Thirdly, the CT studies at GMH have a low positivity rate (4.8%) compared to EUH (12.5%). This can be in part explained that GMH is the only level one trauma center in metropolitan Atlanta. During the initial evaluation of complex poly-trauma, CT studies are often obtained to evaluate multiple pathologies simultaneously. Therefore, the pre-test probability for VTE in these situations are low, which can partially explain the low positivity rate. This seemingly low positive rate is consistent with existing literature demonstrating that among emergency room physicians ordering CT studies to evaluate for VTE, the proportion positive was 6.9% [26].

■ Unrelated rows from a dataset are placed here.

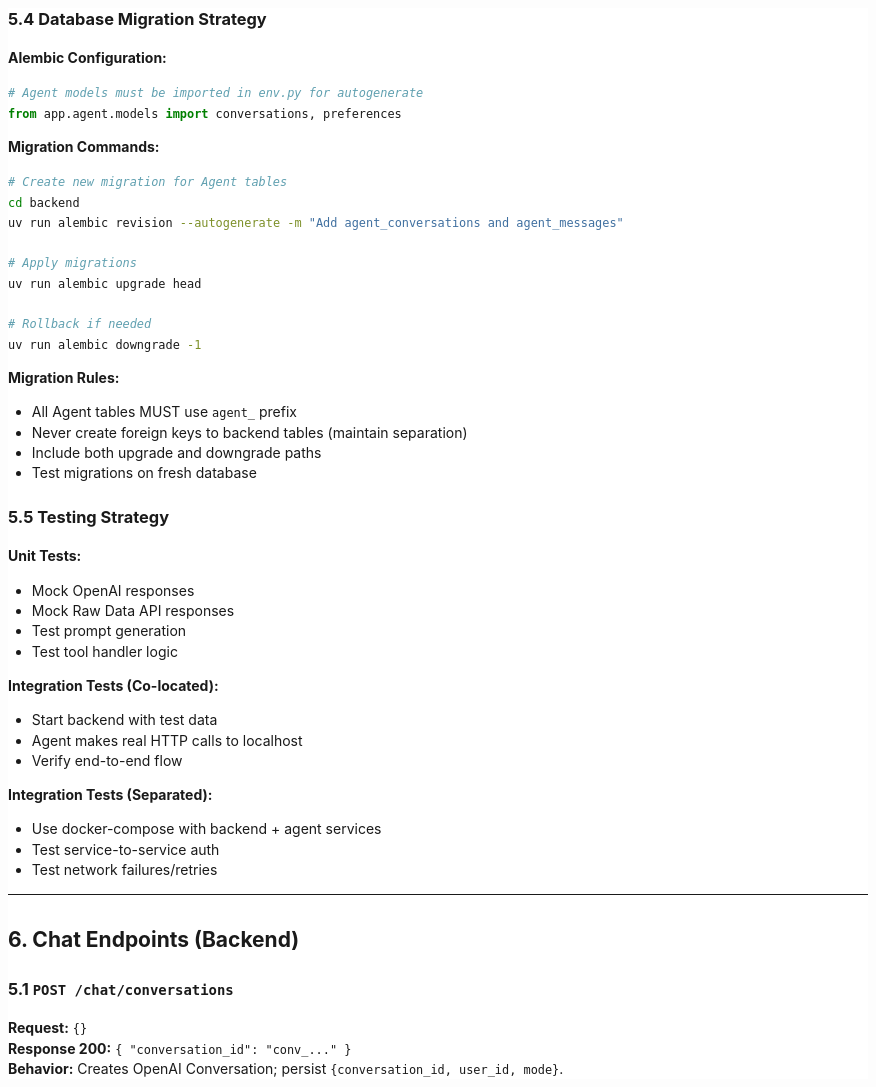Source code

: ### 5.4 Database Migration Strategy

**Alembic Configuration:**
```python
# Agent models must be imported in env.py for autogenerate
from app.agent.models import conversations, preferences
```

**Migration Commands:**
```bash
# Create new migration for Agent tables
cd backend
uv run alembic revision --autogenerate -m "Add agent_conversations and agent_messages"

# Apply migrations
uv run alembic upgrade head

# Rollback if needed
uv run alembic downgrade -1
```

**Migration Rules:**
- All Agent tables MUST use `agent_` prefix
- Never create foreign keys to backend tables (maintain separation)
- Include both upgrade and downgrade paths
- Test migrations on fresh database

### 5.5 Testing Strategy

**Unit Tests:**
* Mock OpenAI responses
* Mock Raw Data API responses
* Test prompt generation
* Test tool handler logic

**Integration Tests (Co-located):**
* Start backend with test data
* Agent makes real HTTP calls to localhost
* Verify end-to-end flow

**Integration Tests (Separated):**
* Use docker-compose with backend + agent services
* Test service-to-service auth
* Test network failures/retries

---

## 6. Chat Endpoints (Backend)

### 5.1 `POST /chat/conversations`

**Request:** `{}`\
**Response 200:** `{ "conversation_id": "conv_..." }`\
**Behavior:** Creates OpenAI Conversation; persist `{conversation_id, user_id, mode}`.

The tool directly addresses the inaccuracies from misclassification bias due to using ICD codes in studies investigating VTE. ICD codes are known to be inaccurate and previous literature demonstrated that the positive predictive value of a VTE ICD code to predict the presence of VTE diagnosed during hospitalization was poor, around 50%. By applying tools such as ClotCatcher to radiological studies, investigators will be able to accurately adjudicate the presence of VTE use radiological studies. This will allow for more accurate epidemiological studies and reduce misclassification bias.

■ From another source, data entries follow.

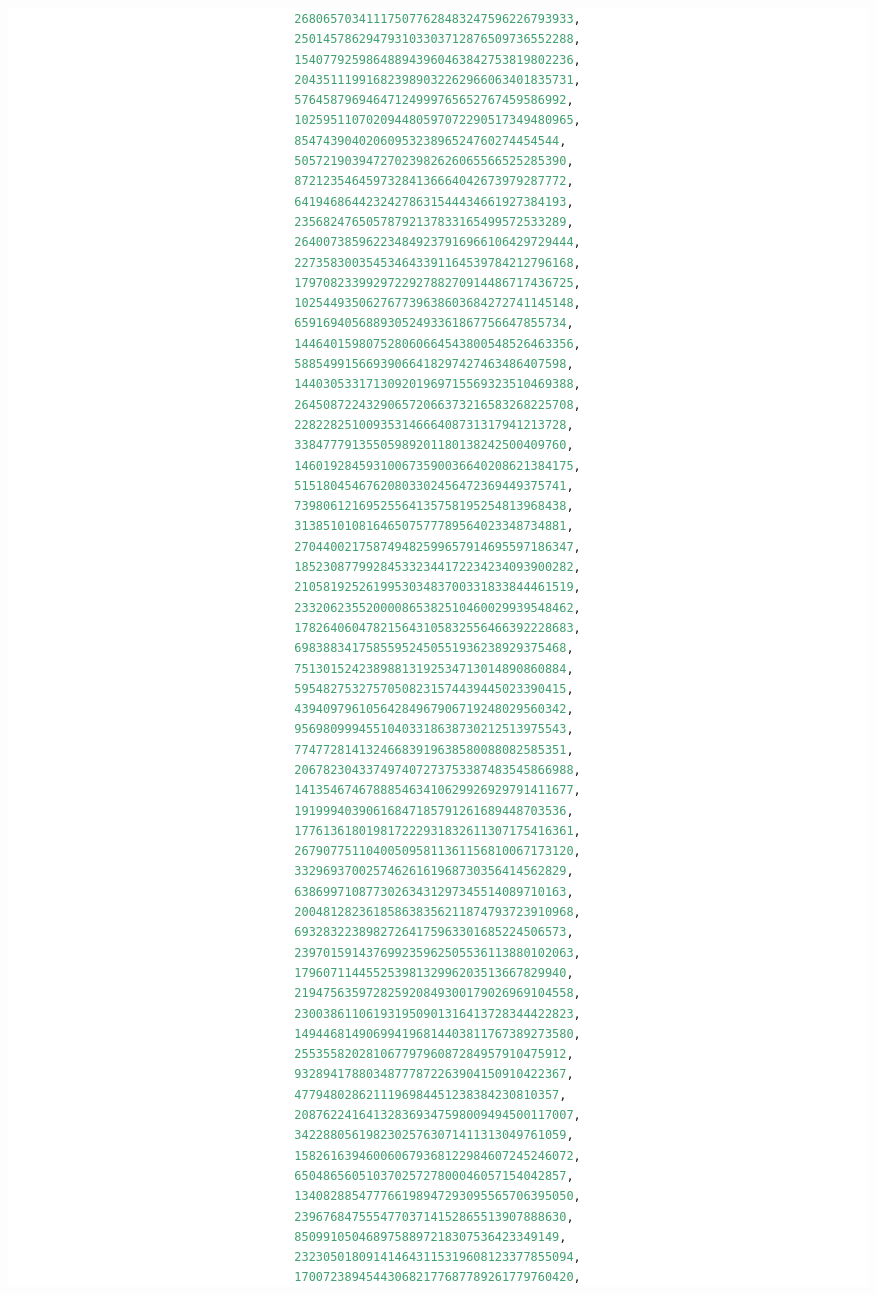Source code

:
 ```python
                                        268065703411175077628483247596226793933,
                                        250145786294793103303712876509736552288,
                                        154077925986488943960463842753819802236,
                                        204351119916823989032262966063401835731,
                                        57645879694647124999765652767459586992,
                                        102595110702094480597072290517349480965,
                                        8547439040206095323896524760274454544,
                                        50572190394727023982626065566525285390,
                                        87212354645973284136664042673979287772,
                                        64194686442324278631544434661927384193,
                                        23568247650578792137833165499572533289,
                                        264007385962234849237916966106429729444,
                                        227358300354534643391164539784212796168,
                                        179708233992972292788270914486717436725,
                                        102544935062767739638603684272741145148,
                                        65916940568893052493361867756647855734,
                                        144640159807528060664543800548526463356,
                                        58854991566939066418297427463486407598,
                                        144030533171309201969715569323510469388,
                                        264508722432906572066373216583268225708,
                                        22822825100935314666408731317941213728,
                                        33847779135505989201180138242500409760,
                                        146019284593100673590036640208621384175,
                                        51518045467620803302456472369449375741,
                                        73980612169525564135758195254813968438,
                                        31385101081646507577789564023348734881,
                                        270440021758749482599657914695597186347,
                                        185230877992845332344172234234093900282,
                                        210581925261995303483700331833844461519,
                                        233206235520000865382510460029939548462,
                                        178264060478215643105832556466392228683,
                                        69838834175855952450551936238929375468,
                                        75130152423898813192534713014890860884,
                                        59548275327570508231574439445023390415,
                                        43940979610564284967906719248029560342,
                                        95698099945510403318638730212513975543,
                                        77477281413246683919638580088082585351,
                                        206782304337497407273753387483545866988,
                                        141354674678885463410629926929791411677,
                                        19199940390616847185791261689448703536,
                                        177613618019817222931832611307175416361,
                                        267907751104005095811361156810067173120,
                                        33296937002574626161968730356414562829,
                                        63869971087730263431297345514089710163,
                                        200481282361858638356211874793723910968,
                                        69328322389827264175963301685224506573,
                                        239701591437699235962505536113880102063,
                                        17960711445525398132996203513667829940,
                                        219475635972825920849300179026969104558,
                                        230038611061931950901316413728344422823,
                                        149446814906994196814403811767389273580,
                                        25535582028106779796087284957910475912,
                                        93289417880348777872263904150910422367,
                                        4779480286211196984451238384230810357,
                                        208762241641328369347598009494500117007,
                                        34228805619823025763071411313049761059,
                                        158261639460060679368122984607245246072,
                                        65048656051037025727800046057154042857,
                                        134082885477766198947293095565706395050,
                                        23967684755547703714152865513907888630,
                                        8509910504689758897218307536423349149,
                                        232305018091414643115319608123377855094,
                                        170072389454430682177687789261779760420,
```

In addition to accurate adjudication, all radiological studies have an associated time stamp which will provide the time VTE was diagnosed on a radiological study. When relying on traditional methods which use ICD codes, lack of time data limited analyses to more simplistic methods such as logistic regression. Incorporating the time of the event will allow for more sophisticated analyses such as Cox-proportional hazard modeling and Kaplan Meier analysis. Furthermore, these modeling approaches will form the basis to create automated individualized risk prediction scores for patients admitted to the hospital. This is particularly relevant for patients who have their chemoprophylaxis for VTE held as applying individualized risk prediction models can alert clinicians to consider starting chemoprophylaxis in patients with a high risk for in-hospital VTE.

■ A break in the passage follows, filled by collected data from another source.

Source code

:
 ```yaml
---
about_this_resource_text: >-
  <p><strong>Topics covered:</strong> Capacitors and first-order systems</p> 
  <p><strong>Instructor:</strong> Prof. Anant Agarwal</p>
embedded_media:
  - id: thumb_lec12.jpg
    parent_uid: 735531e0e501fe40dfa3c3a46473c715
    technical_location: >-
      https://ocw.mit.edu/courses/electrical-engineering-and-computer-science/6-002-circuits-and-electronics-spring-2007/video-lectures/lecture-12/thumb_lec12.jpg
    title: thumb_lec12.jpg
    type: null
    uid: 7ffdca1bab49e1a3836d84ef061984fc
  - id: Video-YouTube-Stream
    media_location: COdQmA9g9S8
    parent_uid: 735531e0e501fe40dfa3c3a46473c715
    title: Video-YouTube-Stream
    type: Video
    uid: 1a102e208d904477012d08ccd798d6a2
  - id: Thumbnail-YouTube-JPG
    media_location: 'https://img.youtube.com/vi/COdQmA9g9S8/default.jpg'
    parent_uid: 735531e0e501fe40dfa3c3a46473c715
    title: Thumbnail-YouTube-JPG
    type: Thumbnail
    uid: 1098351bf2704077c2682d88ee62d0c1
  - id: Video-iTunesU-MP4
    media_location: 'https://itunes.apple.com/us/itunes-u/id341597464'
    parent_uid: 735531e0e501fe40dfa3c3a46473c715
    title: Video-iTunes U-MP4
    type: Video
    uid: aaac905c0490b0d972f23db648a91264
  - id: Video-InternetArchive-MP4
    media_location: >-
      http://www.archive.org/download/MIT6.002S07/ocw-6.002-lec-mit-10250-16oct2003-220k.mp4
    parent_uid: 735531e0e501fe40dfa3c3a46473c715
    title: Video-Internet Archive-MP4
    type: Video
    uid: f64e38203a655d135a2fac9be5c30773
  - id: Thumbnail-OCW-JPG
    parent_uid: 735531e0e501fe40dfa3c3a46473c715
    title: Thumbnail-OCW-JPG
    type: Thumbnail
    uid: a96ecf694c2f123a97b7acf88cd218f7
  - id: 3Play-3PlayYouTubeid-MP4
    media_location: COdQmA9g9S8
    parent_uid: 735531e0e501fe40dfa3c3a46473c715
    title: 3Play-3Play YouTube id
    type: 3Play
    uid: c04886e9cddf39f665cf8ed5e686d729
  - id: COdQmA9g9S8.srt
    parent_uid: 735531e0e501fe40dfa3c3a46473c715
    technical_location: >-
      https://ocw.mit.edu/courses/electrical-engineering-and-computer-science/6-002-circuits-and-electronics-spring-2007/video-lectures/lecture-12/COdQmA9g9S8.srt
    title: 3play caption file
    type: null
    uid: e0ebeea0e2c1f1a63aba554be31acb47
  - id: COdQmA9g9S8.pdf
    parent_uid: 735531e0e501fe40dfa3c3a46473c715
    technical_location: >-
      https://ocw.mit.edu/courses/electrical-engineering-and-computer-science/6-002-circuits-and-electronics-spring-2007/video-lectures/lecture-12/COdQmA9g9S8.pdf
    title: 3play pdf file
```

An important aspect of applying machine learning models to healthcare data is the concept of generalization, which refers to the ability of a model to accurately predict outcomes from data that is different from the source population it was originally trained on. In healthcare, data limitations often constrain researchers to use data from the same hospital for training and testing; however, given the increasing popularity of machine learning models in healthcare, it is crucial to investigate the performance of models on data sourced from different hospitals and healthcare systems [27, 28]. Our model had excellent performance on both the EUH and the GMH datasets, demonstrating that our model is not limited by the origin of the training data. Furthermore, the two hospitals used different electronic medical records during the study period which further supports the generalizability of our model. The slight variation in the metrics could be due to different documentation standards across hospitals. Future directions would include replicating our analysis using additional hospital systems.

There were several limitations. We used a subset of the available data, given limitations in time and resources in utilizing physician adjudication of the radiological studies. We were also limited to studies that were commonly used to identify VTE, thereby missing incidental VTE found by other studies (i.e., portal vein thrombus, splanchnic vein thrombus, etc.). We also excluded ventilation-perfusion scans from this study given that the interpretation of these studies is usually provided as probabilities. Finally, radiologists at GMH can have appointments at EUH as well and therefore there may be similarities between these two hospitals in producing radiological reports.

In conclusion, we present the results from ClotCatcher, a novel deep learning tool to accurately and rapidly adjudicate the presence or absence of VTE from radiological reports. The tool can be readily replicated using existing open-source tools such as BERT and the paraphrasing technique. Validation of this ClotCatcher serves as the foundation for improving identification of VTE cases from large databases.